You get value for your money in Robert Downey’s Jr’s new film “The Judge.” Stepping away from the superhero movies that made him a household name, he stars in a film with so many story shards and plot derivations you need a scorecard to keep up.
It’s a legal drama. No, it’s a manboy coming-of-age story. Wait! It’s also romance, a dramedy, a father-and-son tale and a mystery. The only genres missing are horror and science fiction and I suspect they will be included on the director’s cut Blu Ray.
Downey Jr is Hank Palmer, a hotshot defense lawyer. He’ll do anything to win and is proud of it. “Everybody wants Atticus Finch,” he says, “until there’s a dead hooker in the hot tub.” In court he’s Iron Man, an unstoppable force with a thick skin and a quick line. He’s the same outside of court as well, except when it comes to his father.
He’s been estranged from Judge Joseph Palmer (Robert Duvall) for years—“He’s dead to me.”—but is forced to see him when his mother passes away. Returning to his hometown of Carlinville, Indiana for the funeral Hank must confront the life he left behind—ex-girlfriend Samantha (Vera Farmiga), brothers Glen (Vincent D’Onofrio) and Dale (Jeremy Strong) and his cold-fish father. The quick in-and-out trip is extended, however, when the Judge is accused of murder and Hank becomes his lawyer.
“The Judge” feels like Oscar bait. It’s a long movie with a wide story arc that gives its leads ample opportunity to strut their stuff. Downey hands in a solid, if somewhat familiar performance while Duvall plays elder statesman, resurrecting the alpha male feel of “The Great Santini.” Both are used to good effect and the supporting cast keeps things humming along despite a story that pushes credulity to the limit.
The devil is in the details and when the details, no matter how small they are, verge on silly, they become a distraction.
Most of the silly stuff comes in the form of the clues Hank pieces together while forming the Judge’s defense and the trial itself.

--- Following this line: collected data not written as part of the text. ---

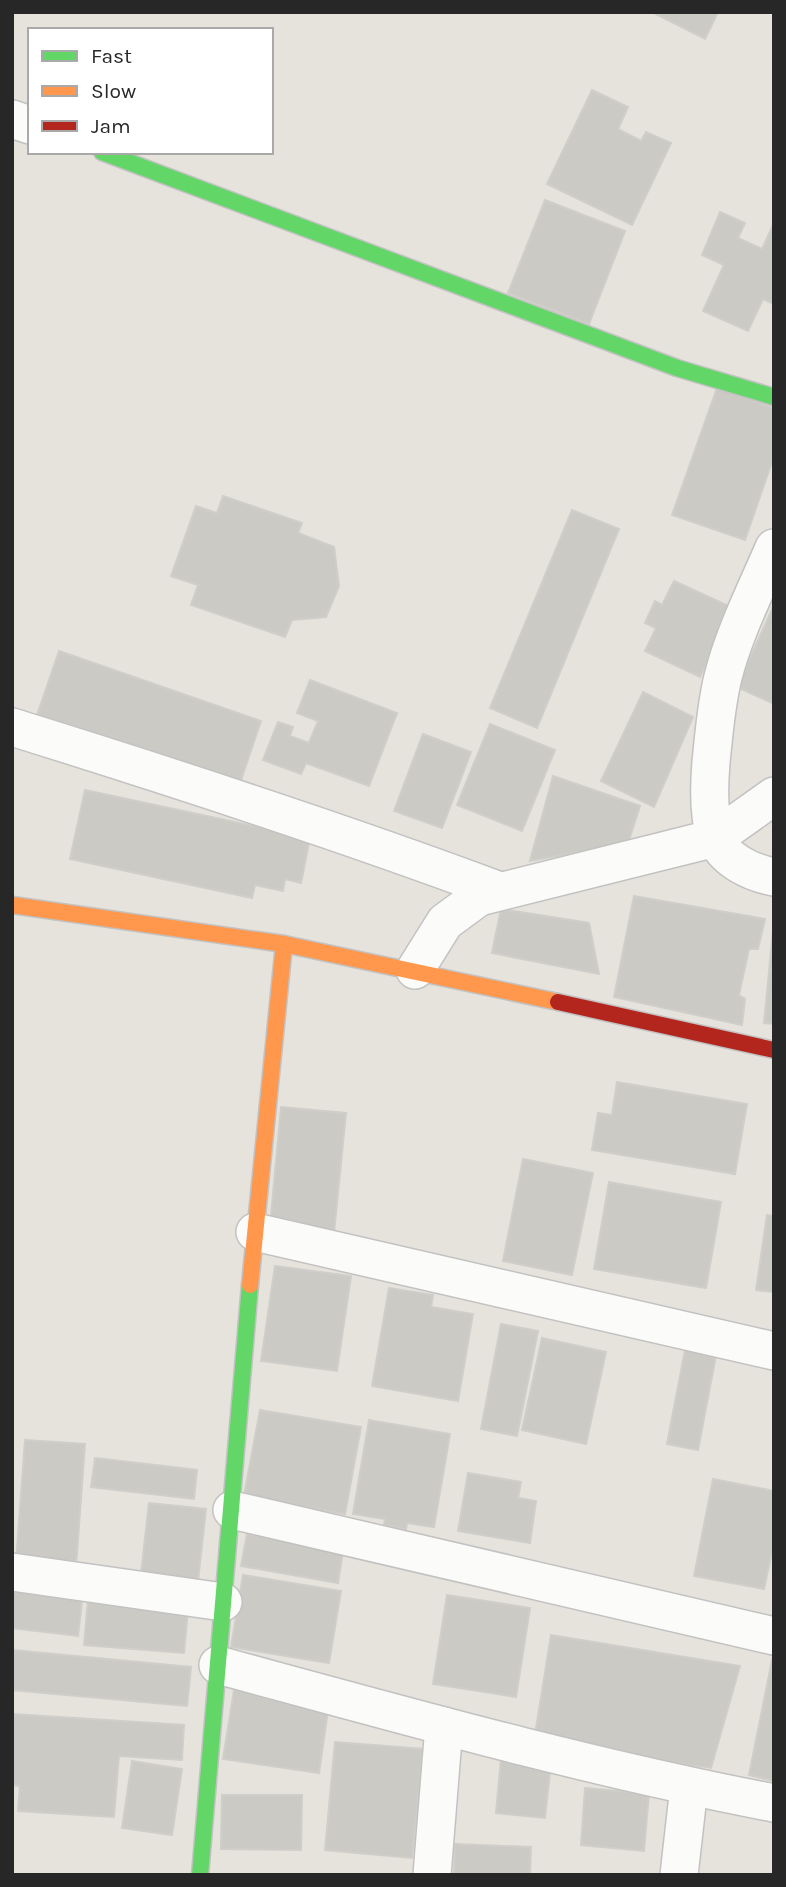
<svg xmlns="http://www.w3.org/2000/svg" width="786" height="1887" font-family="Karla,sans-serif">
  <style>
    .building { fill: #cbcac5; stroke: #d0cec9; stroke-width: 2 }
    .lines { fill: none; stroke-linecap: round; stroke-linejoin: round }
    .street-casing { stroke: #c3c2c2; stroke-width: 40 }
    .fast-casing { stroke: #c3c2c2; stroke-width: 19 }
    .slow-casing { stroke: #c3c2c2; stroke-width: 19 }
    .jam-casing { stroke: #c3c2c2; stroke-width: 19 }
    .street { stroke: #fbfbfa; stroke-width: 37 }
    .fast { stroke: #63d668; stroke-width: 16 }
    .slow { stroke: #ff974d; stroke-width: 16 }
    .jam { stroke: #b3261e; stroke-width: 16 }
  </style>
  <rect width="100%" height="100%" fill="#e5e3dc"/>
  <!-- building -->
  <g class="building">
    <path d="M652 12H718L705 39Z"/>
    <path d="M592 90 628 107 618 129 641 141 646 132 671 143 632 225 547 184Z"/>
    <path d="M545 200 625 231 589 324 508 293Z"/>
    <path d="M720 212 745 223 738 238 762 249 774 223V304L763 299 748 331 703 311 724 265 702 255Z"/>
    <path d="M717 388 774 408V456L745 540 672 515Z"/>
    <path d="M223 496 302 523 298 533 334 547 339 586 326 617 292 620 285 637 191 605 198 585 171 576 196 506 217 513Z"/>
    <path d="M572 510 619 529 537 728 490 708Z"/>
    <path d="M674 581 733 608 700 677 645 651 656 628 645 623 655 601 662 605Z"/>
    <path d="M774 605V704L737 687Z"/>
    <path d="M59 651 261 721 240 783 69 725 66 735 34 724Z"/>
    <path d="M310 680 397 713 369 786 306 763 301 774 263 760 278 722 293 727 290 736 309 743 318 721 297 713Z"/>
    <path d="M643 692 693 717 654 807 601 781Z"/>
    <path d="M490 724 555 750 522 831 457 805Z"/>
    <path d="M423 734 471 752 442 828 394 811Z"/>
    <path d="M553 776 640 806 628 843 530 861Z"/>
    <path d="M85 790 310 838 301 883 285 879 283 891 255 885 252 898 70 859Z"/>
    <path d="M634 896 765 919 758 949H749L739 995 745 999 742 1025 614 997Z"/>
    <path d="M501 909 589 923 599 974 492 953Z"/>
    <path d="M774 921V1024L764 1023Z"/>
    <path d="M617 1082 747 1104 735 1174 592 1150 598 1113 612 1115Z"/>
    <path d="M281 1107 346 1113 334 1233 270 1227Z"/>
    <path d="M523 1159 593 1173 572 1275 503 1261Z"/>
    <path d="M609 1182 721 1202 706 1288 594 1269Z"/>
    <path d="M767 1215 774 1216V1292L756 1290Z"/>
    <path d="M275 1266 351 1276 337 1371 261 1361Z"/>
    <path d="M389 1288 433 1295 431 1307 473 1314 458 1401 372 1386Z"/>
    <path d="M501 1324 538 1331 517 1436 481 1429Z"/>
    <path d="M542 1338 606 1352 586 1444 522 1430Z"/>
    <path d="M686 1345 717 1350 698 1450 667 1444Z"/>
    <path d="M260 1410 361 1427 345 1514 244 1496Z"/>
    <path d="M369 1420 450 1434 434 1527 407 1523 406 1529 384 1525 385 1519 353 1514Z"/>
    <path d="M25 1440 85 1444 76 1566 16 1562Z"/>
    <path d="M95 1458 197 1470 194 1499 91 1487Z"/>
    <path d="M468 1473 521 1482 518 1498 536 1501 530 1543 458 1531Z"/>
    <path d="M713 1479 774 1491V1542L764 1589 694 1576Z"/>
    <path d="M149 1503 206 1509 198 1581 141 1574Z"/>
    <path d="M247 1534 343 1551 338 1583 241 1566Z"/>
    <path d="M243 1575 341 1591 329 1663 231 1647Z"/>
    <path d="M12 1585 83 1593 78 1636 12 1628Z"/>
    <path d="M447 1595 530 1608 516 1697 433 1684Z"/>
    <path d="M88 1600 188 1609 184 1653 84 1645Z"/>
    <path d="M551 1635 740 1666 711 1768 534 1741Z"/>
    <path d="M12 1650 191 1667 187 1706 12 1690Z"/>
    <path d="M772 1660H774V1781L749 1775Z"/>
    <path d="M234 1690 329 1703 319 1773 223 1759Z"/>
    <path d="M12 1714 184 1725 182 1760 119 1756 114 1817 18 1811 20 1786 12 1785Z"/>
    <path d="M335 1742 423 1749 412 1858 325 1850Z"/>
    <path d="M501 1759 551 1764 545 1818 496 1813Z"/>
    <path d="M132 1761 182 1769 172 1835 122 1828Z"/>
    <path d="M585 1788 649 1794 644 1851 581 1845Z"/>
    <path d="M222 1795H302L301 1850 221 1849Z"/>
    <path d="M455 1844 531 1847 530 1875H454Z"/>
  </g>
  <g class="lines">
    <defs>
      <g id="street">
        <path d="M12 119 30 125"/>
        <path d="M774 548C756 590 734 633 723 677 716 705 714 734 711 762 709 786 708 813 715 836 723 860 752 873 774 877"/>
        <path d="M12 727C176 778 339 831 500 891"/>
        <path d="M415 970 445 922 479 897 715 838 774 796"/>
        <path d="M255 1232 774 1351"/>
        <path d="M232 1510 774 1636"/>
        <path d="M12 1572 223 1602"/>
        <path d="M218 1665C402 1715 586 1767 774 1803"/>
        <path d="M432 1875 444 1726"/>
        <path d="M679 1875 689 1787"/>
      </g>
      <g id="fast">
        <path d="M102 152 677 368 774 397"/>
        <path d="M200 1875 250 1285"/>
      </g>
      <g id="slow">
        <path d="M12 905 284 944 558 1002"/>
        <path d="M250 1285 284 944"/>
      </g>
      <path id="jam" d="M558 1002 774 1050"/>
    </defs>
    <!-- street casing -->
    <use href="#street" class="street-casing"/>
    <!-- fast casing -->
    <use href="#fast" class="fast-casing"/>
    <!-- slow casing -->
    <use href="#slow" class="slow-casing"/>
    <!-- jam casing -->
    <use href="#jam" class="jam-casing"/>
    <!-- street -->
    <use href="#street" class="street"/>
    <!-- fast -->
    <use href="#fast" class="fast"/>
    <!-- slow -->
    <use href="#slow" class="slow"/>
    <!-- jam -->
    <use href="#jam" class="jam"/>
  </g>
  <!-- border -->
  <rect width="786" height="1887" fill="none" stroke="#272727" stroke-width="28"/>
  <!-- legend -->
  <rect x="28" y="28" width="245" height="126" fill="#ffffff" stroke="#a9a9a9" stroke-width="2"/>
  <rect x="42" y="51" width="35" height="10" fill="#63d668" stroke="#a9a9a9" stroke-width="2"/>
  <text x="91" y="63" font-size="21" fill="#272727">Fast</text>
  <rect x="42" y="86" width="35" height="10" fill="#ff974d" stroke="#a9a9a9" stroke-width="2"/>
  <text x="91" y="98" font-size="21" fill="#272727">Slow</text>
  <rect x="42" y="121" width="35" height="10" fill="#b3261e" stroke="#a9a9a9" stroke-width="2"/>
  <text x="91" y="133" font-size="21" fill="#272727">Jam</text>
</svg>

There will be no spoilers here, but suffice to say the whole thing hinges on a bit of information so implausible that it gives new meaning to the term suspension of disbelief. Trouble is, it didn’t have to be that way. There were any number of ways to establish the point in question (OK, HERE’S A MILD SPOILER ALERT: It involves chemotherapy and a cottage) without trying so hard, but that’s not the kind of film this is.
“The Judge” is the hardest working movie in show business. It’s a film that wants to check all the boxes and tries just a little too hard. Downey and Co. float above it all, however, touching down every now and again to introduce a new plot twist and deliver the occasional touching moment.